--- Exercise instructions ---
Reproduce word for word the passage of the tribunal excerpt below that begins with the words "He said that he was on" and ends with "trying to hide.".

* BEGIN Selected extract *

The applicant confirmed that the dual Masters course started in September 2017 and that he persevered for 5 to 6 months which was until about February or March 2018.
He said that at the time his enrolment was cancelled on 4 May 2018 he was suffering from stress so he was not studying. He said he was working 20 hours a week and going through his daily life.
When asked what stress he was under he said that it was due to his visa conditions. The Tribunal noted that this was during the time before he had been advised of the potential visa cancellation. He said that he was still stressed about his non-compliance with visa conditions.
He also said that he was stressed because his enrolment had been cancelled and the college did not contact him.
The Tribunal observed that he was not attending college, he was not studying, and cannot presumably have been under the misapprehension that he was still a student. He was asked why, in those circumstances, the failure of the University to advise him that his enrolment had been cancelled could have contributed to his stress.
He said that he was on a student visa but that they did not send any warning, he said he thought he needed to go back home but he couldn’t, and that he wanted to hide. He said he was in a stressful situation and he was trying to hide.
The Tribunal asked whether that was because he wanted to stay in Australia. He denied that saying that he wanted to return to study. He said that he spoke to an education consultant about getting to back to study but ultimately he could not return to study because of the stress and the hardship.
When asked what sort of hardship he said his wife had stopped working and he was only doing 20 hours work a week and that the hardship was financial.

* END Selected extract *
* BEGIN Extracted data *

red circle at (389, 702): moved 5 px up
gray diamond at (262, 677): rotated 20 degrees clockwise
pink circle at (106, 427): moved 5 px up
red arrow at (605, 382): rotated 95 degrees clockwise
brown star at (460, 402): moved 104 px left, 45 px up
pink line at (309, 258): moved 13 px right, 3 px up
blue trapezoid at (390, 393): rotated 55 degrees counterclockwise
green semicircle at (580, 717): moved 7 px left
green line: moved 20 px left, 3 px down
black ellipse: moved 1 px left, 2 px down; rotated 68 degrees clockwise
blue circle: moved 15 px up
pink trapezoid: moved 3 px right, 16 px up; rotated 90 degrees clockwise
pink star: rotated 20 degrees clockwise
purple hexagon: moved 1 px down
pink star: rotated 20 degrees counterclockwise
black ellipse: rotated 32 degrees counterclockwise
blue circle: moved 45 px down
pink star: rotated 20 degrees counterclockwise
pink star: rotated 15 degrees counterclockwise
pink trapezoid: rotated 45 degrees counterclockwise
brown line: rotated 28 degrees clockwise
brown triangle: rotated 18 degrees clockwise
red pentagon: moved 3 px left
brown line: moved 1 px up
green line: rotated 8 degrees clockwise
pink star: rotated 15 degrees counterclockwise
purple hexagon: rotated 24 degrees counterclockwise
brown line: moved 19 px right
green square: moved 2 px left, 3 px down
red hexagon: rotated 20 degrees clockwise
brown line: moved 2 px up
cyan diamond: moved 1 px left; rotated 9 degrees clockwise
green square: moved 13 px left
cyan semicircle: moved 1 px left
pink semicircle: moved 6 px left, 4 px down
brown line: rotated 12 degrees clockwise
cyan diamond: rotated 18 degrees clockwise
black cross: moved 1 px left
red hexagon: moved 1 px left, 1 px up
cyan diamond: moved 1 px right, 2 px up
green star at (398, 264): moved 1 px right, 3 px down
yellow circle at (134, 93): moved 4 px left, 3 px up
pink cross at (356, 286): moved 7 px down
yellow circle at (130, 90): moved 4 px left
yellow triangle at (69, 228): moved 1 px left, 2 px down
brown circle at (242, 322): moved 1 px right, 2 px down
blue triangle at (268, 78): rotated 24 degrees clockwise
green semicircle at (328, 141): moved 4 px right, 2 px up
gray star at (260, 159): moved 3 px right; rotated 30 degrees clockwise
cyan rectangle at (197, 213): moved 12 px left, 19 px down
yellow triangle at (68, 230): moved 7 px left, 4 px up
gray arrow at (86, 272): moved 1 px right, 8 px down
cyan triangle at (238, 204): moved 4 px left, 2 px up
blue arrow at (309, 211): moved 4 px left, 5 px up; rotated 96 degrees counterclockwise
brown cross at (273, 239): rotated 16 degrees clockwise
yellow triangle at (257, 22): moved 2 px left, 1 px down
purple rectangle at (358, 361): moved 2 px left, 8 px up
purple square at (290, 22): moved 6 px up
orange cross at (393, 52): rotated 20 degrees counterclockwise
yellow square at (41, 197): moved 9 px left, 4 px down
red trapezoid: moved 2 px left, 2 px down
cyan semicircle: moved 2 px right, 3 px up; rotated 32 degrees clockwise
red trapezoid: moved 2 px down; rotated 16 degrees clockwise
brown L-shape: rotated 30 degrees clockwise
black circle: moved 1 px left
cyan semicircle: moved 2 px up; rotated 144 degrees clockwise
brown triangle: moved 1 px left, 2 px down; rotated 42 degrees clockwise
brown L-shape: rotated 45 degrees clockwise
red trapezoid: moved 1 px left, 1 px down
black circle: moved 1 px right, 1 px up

* END Extracted data *

--- Task solution ---
He said that he was on a student visa but that they did not send any warning, he said he thought he needed to go back home but he couldn’t, and that he wanted to hide. He said he was in a stressful situation and he was trying to hide.